The government of Nauru is taking issue with some of the reporting around what it calls a riot at the island‘s parliament more than three years ago.

Baron Divavesi Waqa, President of the Republic of Nauru, addresses the United Nations high-level summit on large movements of refugees and migrants. Photo: UN Photo/JC McIlwaine

A group called the Nauru 19, including a former president, is facing charges over the event, which they call an anti-government protest.

The government claims it was wrong to report that their trial has been delayed by the government‘s refusal to comply with a court order to pay the legal costs of the Nauru 19‘s lawyers.

Nauru is appealing this court order while the Nauru 19 are seeking a permanent stay on the grounds of Nauru not complying with the order and because of the time since the alleged offences occurred.

The Nauru Justice Department also said the court‘s directions were to it, not the government as had been reported.

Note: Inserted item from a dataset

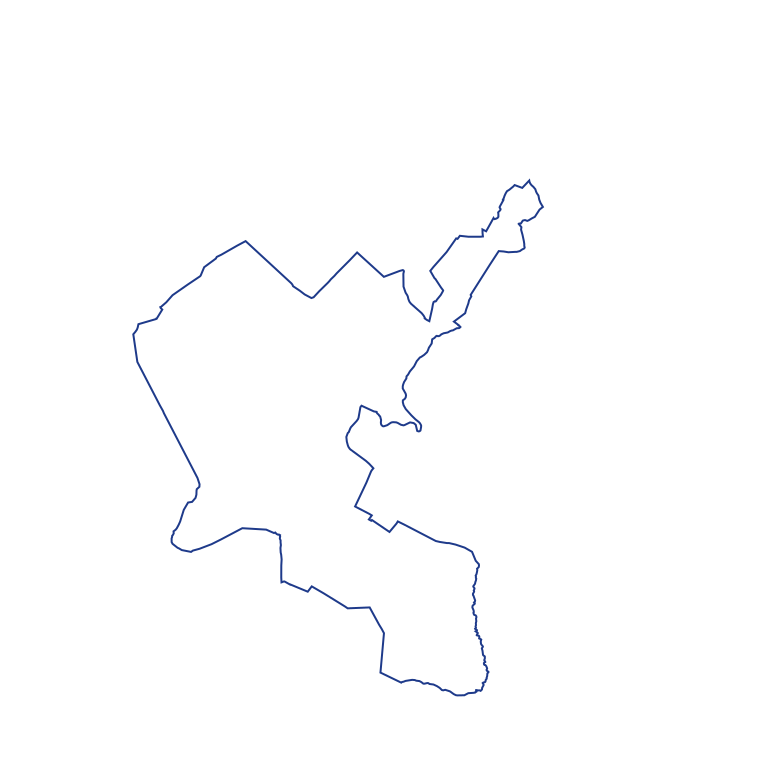 Mixquiahuala de Juárez, Hidalgo, Mexico (Robinson projection), rotated 121°
{"feature_id": "50627088B68378363508666", "entity_name": "Mixquiahuala de Juárez", "entity_type": "district", "adm_level": 2, "iso_a3": "MEX", "parent_name": "Mexico", "parent_adm1": "Hidalgo", "projection": "robinson", "projection_center": [-99.19, 20.233], "detail": "fine", "context": "isolated", "style": "outline", "palette": "blue", "viewbox_px": 768, "rotation_deg": 121, "n_neighbors": 0, "source": "geoboundaries", "source_scale": "gbopen_adm2", "svg_char_len": 6166}
<svg xmlns="http://www.w3.org/2000/svg" viewBox="0 0 768 768"><g transform="rotate(121 384 384)"><path d="M631.1,215.4L630.2,215.1L629.1,213.9L627.4,212.6L623.1,207.5L621.9,205.1L621.7,203.6L620.4,200.6L620.3,198.4L620.6,196.0L619.9,194.8L618.6,193.5L617.8,192.5L617.6,191.9L617.7,190.5L616.1,186.8L615.7,183.0L615.8,179.8L616.5,176.8L616.1,175.5L614.6,174.0L613.7,170.1L613.5,168.9L613.9,164.5L613.7,162.1L613.1,160.7L609.4,154.8L605.6,152.5L602.6,148.2L601.6,147.0L601.0,147.0L600.2,146.3L599.8,146.3L599.2,147.3L598.9,147.4L598.7,147.0L598.2,145.6L597.3,144.1L597.3,143.2L596.9,143.0L595.4,142.7L593.8,143.4L591.4,143.5L590.7,143.6L590.2,144.0L589.8,145.0L589.5,145.4L588.7,145.1L587.5,143.9L586.8,143.8L585.2,144.4L583.7,144.2L583.1,144.7L581.3,145.1L578.9,146.3L578.3,146.3L577.5,146.0L577.1,146.1L576.8,146.4L576.9,147.6L576.5,148.6L576.1,148.9L574.9,149.0L574.5,149.3L573.2,151.0L572.7,152.3L573.0,153.0L572.9,153.7L572.4,154.2L571.8,154.6L571.2,154.6L570.2,154.0L569.8,154.3L569.3,155.6L568.6,156.0L567.6,156.1L565.8,157.1L565.5,157.6L565.5,158.7L565.2,159.6L561.9,162.2L560.2,164.0L558.5,163.9L558.0,164.1L557.1,166.6L556.2,167.5L554.6,168.6L553.0,169.0L552.9,169.4L553.1,171.4L551.8,171.9L551.2,172.5L551.0,173.1L551.6,174.8L551.5,175.2L550.4,175.3L549.5,175.2L549.1,175.4L548.8,177.9L548.1,177.3L547.6,177.3L547.1,177.6L547.0,179.6L546.8,179.9L545.6,179.6L544.6,180.7L543.4,180.9L541.7,182.1L539.8,182.7L537.7,184.3L536.5,184.6L535.6,185.2L535.1,186.3L535.4,187.8L535.0,188.5L534.1,189.5L533.3,189.5L531.9,190.6L530.1,193.1L528.7,193.8L526.8,193.5L526.3,193.1L525.6,193.1L525.1,193.3L524.9,194.3L523.4,194.1L522.6,194.4L519.2,198.5L519.0,199.1L518.0,199.7L515.6,199.8L515.1,200.2L514.8,200.7L513.7,200.8L512.5,201.2L512.0,202.6L511.4,203.3L508.3,203.1L506.7,203.7L505.1,204.0L503.3,204.7L502.9,205.4L501.7,206.0L501.1,206.7L499.4,206.8L497.2,207.5L495.4,208.2L494.4,209.1L492.2,208.5L490.8,209.0L489.6,209.9L488.3,214.3L482.5,222.1L482.7,230.6L484.8,240.0L486.8,246.2L488.0,248.3L490.6,254.7L491.9,258.7L494.1,294.2L494.7,301.4L497.1,301.4L508.0,303.1L506.8,324.3L507.8,324.5L507.9,327.2L502.9,326.8L502.9,329.8L503.9,345.7L477.5,348.3L466.1,350.0L464.6,350.1L461.7,349.7L460.0,355.7L459.2,360.0L457.4,379.1L457.1,380.2L456.2,382.1L455.2,383.4L452.5,386.2L448.8,389.0L444.7,389.8L443.4,389.4L439.7,390.0L438.1,390.1L429.8,388.4L427.4,388.2L425.9,388.5L416.0,392.3L414.2,392.1L412.7,378.5L411.7,376.0L412.2,375.7L412.7,374.6L413.1,372.6L413.5,372.1L413.8,370.6L416.4,367.9L418.4,367.0L419.8,366.0L420.5,364.9L420.8,363.4L420.4,362.4L417.6,360.0L413.7,358.2L412.8,357.5L412.0,356.5L410.6,353.8L410.3,352.3L410.2,348.4L409.4,346.0L408.7,345.3L403.5,341.9L402.2,338.4L402.6,335.8L407.1,331.4L406.9,330.1L406.2,329.2L405.1,328.8L401.9,330.0L400.7,330.6L400.2,331.1L399.2,332.8L398.7,334.3L398.1,338.8L396.8,344.3L394.3,352.4L392.1,356.3L389.9,358.5L388.3,359.4L385.9,358.5L384.3,358.5L382.3,359.3L381.1,360.5L378.2,365.6L376.2,366.8L374.6,367.3L372.0,367.8L367.7,367.7L366.2,368.5L365.7,368.6L363.6,368.2L359.9,368.3L353.4,367.3L347.5,367.7L342.8,366.9L341.6,366.1L338.4,364.6L334.6,363.5L332.3,363.7L329.8,364.2L324.7,364.0L320.9,365.7L318.6,364.5L316.0,363.9L315.5,363.5L315.3,362.6L314.7,361.6L313.3,360.8L312.0,360.5L309.8,359.0L307.0,355.9L304.5,354.5L303.3,353.5L302.6,352.6L298.8,350.4L297.4,348.4L295.9,347.8L295.6,348.0L295.4,350.4L295.1,350.4L294.5,356.2L281.5,350.9L277.6,352.0L271.5,353.2L268.4,354.2L263.9,354.3L263.0,355.6L226.9,354.7L211.0,354.1L208.8,349.7L207.0,345.2L202.9,339.2L202.3,338.2L200.1,336.0L197.8,335.0L195.5,333.6L194.4,333.8L193.5,334.8L191.7,335.9L189.4,337.8L184.8,342.1L181.1,346.0L178.8,347.0L177.4,351.0L177.0,350.9L175.8,349.3L172.5,349.2L171.3,348.1L170.8,347.3L170.4,345.2L169.2,344.3L166.1,342.7L163.0,340.8L154.4,340.5L150.4,339.0L148.1,343.2L146.0,345.9L142.9,348.7L141.7,351.3L140.7,352.8L139.1,354.6L138.1,357.4L137.6,360.0L136.8,362.0L135.6,363.6L134.8,364.3L144.7,366.5L146.2,374.5L148.1,374.9L152.9,376.6L155.4,377.9L157.9,377.9L160.6,377.6L162.9,377.1L164.8,377.0L164.8,376.4L172.4,376.1L173.2,375.8L174.0,374.2L174.6,373.9L176.4,374.1L177.8,374.5L178.4,374.4L179.1,373.7L181.7,372.1L183.1,372.2L184.2,372.8L185.7,374.1L185.7,374.9L185.3,375.6L200.5,375.1L200.8,379.2L203.8,377.3L206.6,375.2L208.1,377.2L214.2,387.3L217.9,395.3L221.7,395.7L222.0,397.1L238.7,398.3L258.1,401.9L263.2,402.6L267.4,395.0L267.4,394.2L271.9,384.9L273.3,381.5L274.2,381.3L278.5,381.2L284.7,382.1L285.6,382.0L286.5,382.2L286.7,382.3L286.9,383.0L288.2,383.7L290.6,383.1L294.7,381.5L306.8,377.5L307.0,380.2L306.8,382.9L306.3,383.0L305.0,385.2L303.9,388.1L301.3,402.1L300.6,404.1L300.0,405.1L298.6,406.9L296.8,408.6L296.0,409.7L294.6,412.5L290.5,417.4L280.5,423.6L279.5,424.2L277.3,424.9L276.7,425.5L276.6,426.1L276.7,426.6L279.0,428.8L292.2,439.3L285.1,474.8L295.4,477.1L313.6,481.6L316.9,482.2L321.7,483.5L323.9,483.8L326.3,484.3L337.8,487.3L345.9,489.0L347.7,490.5L348.1,498.1L347.4,504.2L347.0,512.3L346.0,513.7L345.4,515.3L332.8,576.2L341.0,581.1L356.9,590.0L361.2,592.8L362.3,592.8L363.0,592.7L376.5,598.3L385.4,597.0L386.3,597.1L400.0,603.5L416.8,611.0L426.1,612.7L432.8,614.9L433.3,615.3L433.9,614.5L434.4,612.4L445.1,612.5L445.2,612.9L445.9,613.0L459.2,625.3L462.5,624.2L464.6,623.8L467.3,624.0L470.5,624.5L492.1,606.8L517.7,565.2L520.9,559.6L522.4,557.6L560.6,495.5L564.9,490.5L567.2,489.3L570.6,490.3L571.9,489.8L575.5,487.8L578.7,486.9L583.9,487.8L586.5,490.9L595.0,490.8L606.9,487.9L610.4,487.5L614.5,487.3L616.4,487.6L618.7,488.5L620.4,487.3L622.0,487.2L623.2,487.4L624.4,486.8L625.8,486.5L628.9,484.6L629.9,482.9L630.7,476.6L630.5,475.0L630.5,471.8L627.3,462.9L625.2,462.0L620.3,457.3L610.1,449.3L601.1,443.6L580.6,431.2L569.5,410.0L568.4,401.5L567.3,400.7L567.9,398.8L567.7,397.1L567.3,396.8L567.1,396.3L567.1,395.2L567.9,395.0L568.3,394.4L569.8,393.9L570.4,393.4L571.3,392.1L573.0,391.1L575.2,389.4L577.9,388.3L581.6,385.8L583.3,384.2L587.1,381.4L592.4,378.6L602.8,372.4L606.8,369.7L604.8,368.1L604.5,367.5L604.3,361.2L604.1,361.2L601.3,342.4L594.7,341.7L594.5,327.8L594.8,303.0L595.0,299.6L582.9,281.2L592.8,264.3L595.2,259.7L597.6,255.7L633.2,238.4L631.1,215.4Z" fill="none" stroke="#1e3a8a" stroke-width="2"/></g></svg>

However, in a statement on 3 July, the Nauru government information office said:

“The Government will appeal the ruling of the Nauru Supreme Court that recent legislation is unconstitutional, and that they must pay huge legal fees for a group of 19 defendants charged over the 2015 riots… Justice Minister David Adeang said the ruling was surprising, [and]… means that we must pay hundreds of thousands of dollars to provide expensive international lawyers to defendants charged with criminal acts. This is not only unprecedented but excessive.”

A crowd outside Nauru‘s parliament following the protest. Photo: supplied/ Shane Bazzi

The Nauru government was pre-occupied with the Nauru 19 during a parliamentary sitting last week.

Mr Adeang railed about the impact the payment to the lawyers would have on the lives of ordinary Nauruans.

He promised that the Nauru 19 would be locked up and the government would then be seeking reparations from them.

But he said the government had to first deal with Justice Geoffrey Muecke, the Adelaide judge the government appointed to hear the case.

Mr Adeang spoke of the foreign white influence, using the words “white ears,” a highly derisive Nauruan term.

In 2014, the Nauru government deported the resident magistrate, Peter Law, and cancelled the visa for the chief justice, Geoffrey Eames, both of whom are Australians.